A Black Magic-fueled Clockwork Orange with Motorcycles
In the long and storied history of British horror cinema, there are countless classics. Films like Hellraiser, Asylum, the Wicker Man, and The Haunting that are among the most riveting and terrifying films ever made. Out of that foggy, cobweb-strewn tradition rose slews of amazing actors, guys like Vincent Price, Peter Cushing, Christopher Lee, and Boris Karloff – among many, many, others – who still rank among the finest horror actors ever.
Even schlock factory Hammer Films—which, much like Canon Films, made movies by the pound—produced some amazing and iconic horror tales during the middle of the twentieth century. The movie we're discussing today is, sadly, not one of those horrifying British classics, nor does it star any of those giants of horror cinema. No, today we're talking about Psychomania, also known as the Death Wheelers, which is possibly the most boring and least scary horror film I've ever seen.
Now that's a good poster
Directed by Don Sharp and filmed at England's Shepperton Studios in 1971, the movie stars Nicky Henson as Alex DeLarge Tom Latham, a charismatic psychopath whose greatest loves are his mother, his bike, his gang members, and black magic. Tom is the leader of the Droogs The Living Dead, a rowdy and, interestingly enough, co-ed biker gang that lives for speed and violence. At the beginning of the movie, it comes out that Tom is obsessed with the death of his father and with discovering the secret of immortality, a secret that his mother possesses. He's convinced that if he kills himself and comes back using his mother's secret, he can be all powerful.
See, Tom's wealthy widowed mother is a witch and a highly gifted medium who holds pro-bono seances for those in need. She and her equally paranormally gifted butler Shadwell possess the secret to immortality which is, essentially, the power of positive thinking. When you die, if you believe you'll come back you'll come back. Yeah that's, like, it. Tom eventually gets the secret out of his mother then immediately proceeds to ride his bike off a bridge at high speed which kills him instantly. His gang members bury him sitting on his bike in a stone circle called the Seven Witches, and a few days later he erupts from the ground astride his Triumph like Ghostrider but without all the chains and flames.
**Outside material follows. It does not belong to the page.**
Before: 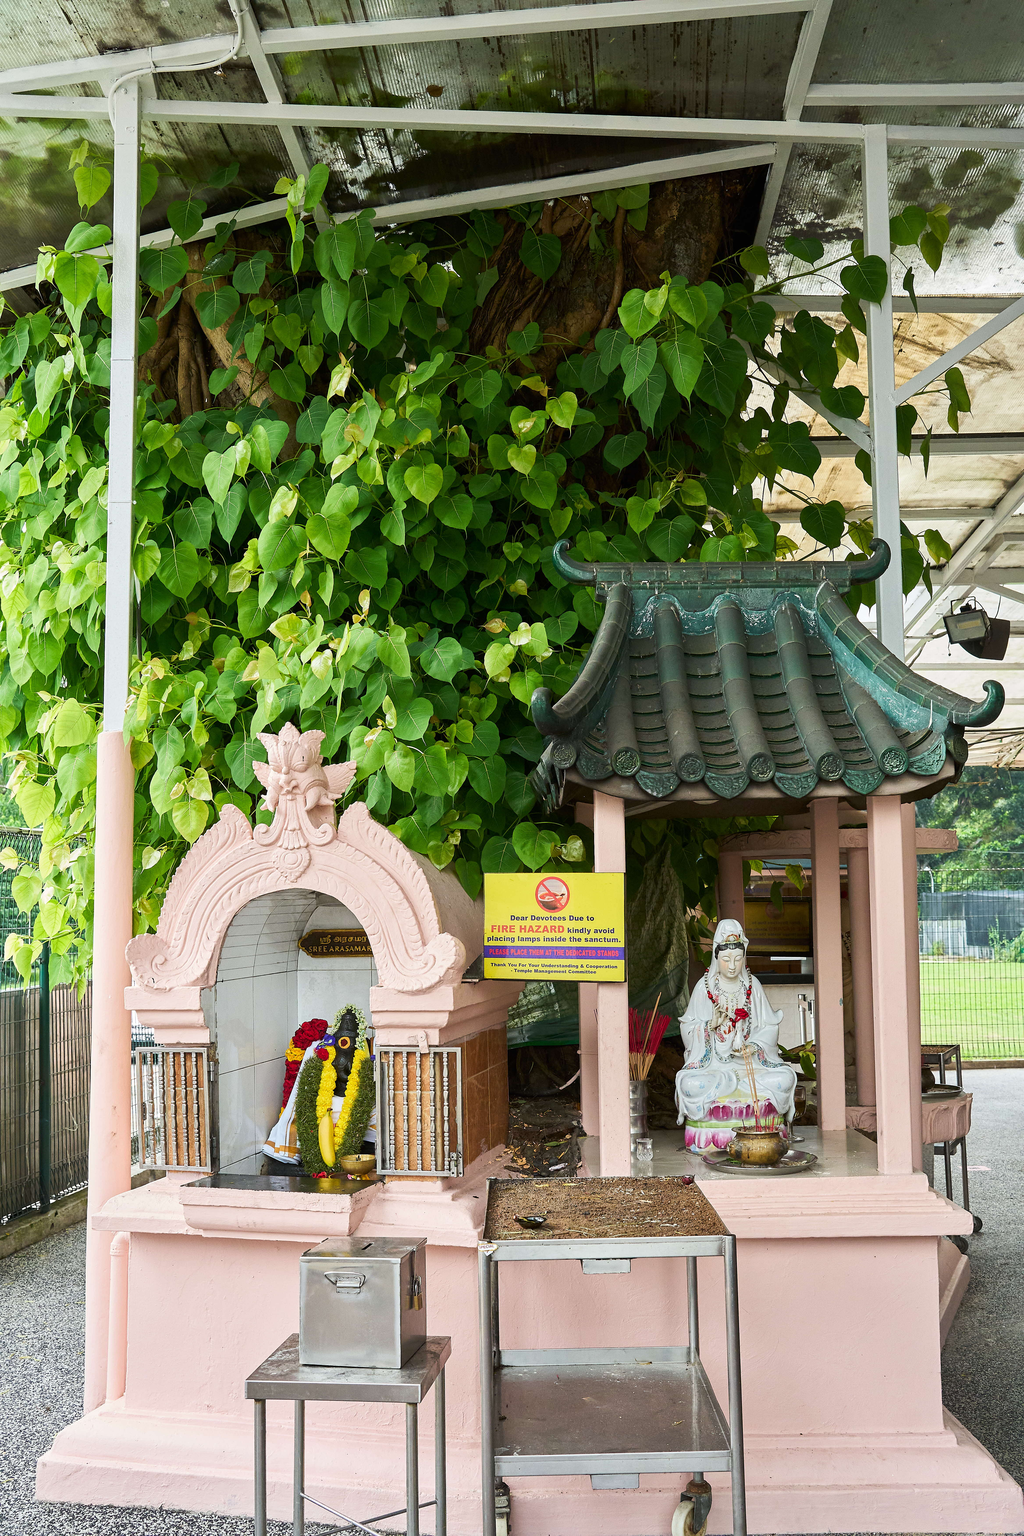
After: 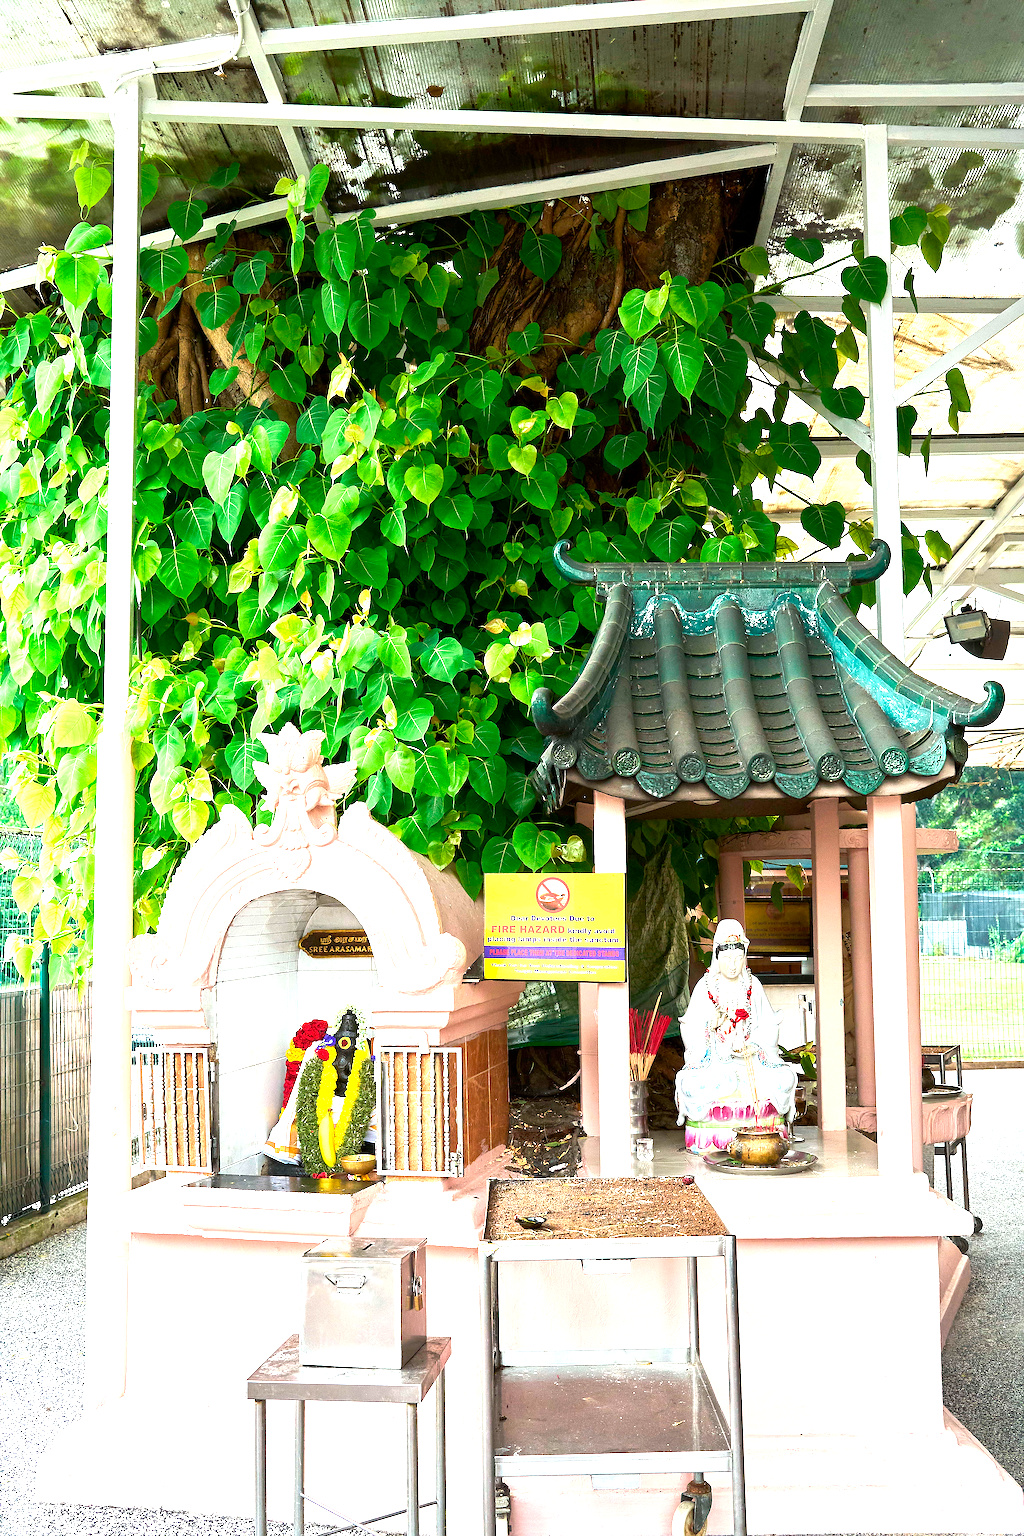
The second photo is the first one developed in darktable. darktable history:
sharpen: on, module defaults
exposure: exposure 1.2 EV, compensate highlight preservation false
Tom's weird hippie funeral
Thus begins Tom's transformation of his gang into a literal group of living dead as he convinces them, one at a time, to off themselves in the hopes of returning as amoral, undead powerhouses. Some come back, some don't because they didn't believe enough, and the gang goes on a violent crime spree through the English countryside. I'm not going to spoil the (admittedly, pretty cool) ending for you, or bore you with endless details (crimes are committed, lots of people die, some come back, some lessons are learned), so you'll have to watch it yourself if you want to know what befalls Tom and his minions.
Jane's on board.
All told, I give Psychomania 2.5 out of 5 mysterious frog deities. While there's a lot to love here – the premise, the bikes, the performances (especially Tom and his Mother), the killer John Cameron soundtrack, the dream-like atmosphere – it's just less than the sum of its parts. Like, the whole "Paranormal Clockwork Orange on Motorcycles" thing they were going for sounds rad – yes I know both films came out the same year, just go with it – the director fell well short of the mark. I liked it well enough, and it certainly has its charms, I just wish it was scarier. Eh, can't win 'em all I guess.
There's a pretty good DVD transfer of Psychomania available on Amazon right now, if you're interested. If you don't want to spend your hard-earned dollars on this snoozefest, a poorly recorded VHS copy is streaming on YouTube right now. Despite what I said, you should give it a try if, for nothing else, to see some cool bikes and watch Henson chew up the scenery. Who knows? Maybe you'll see something more in it than I did.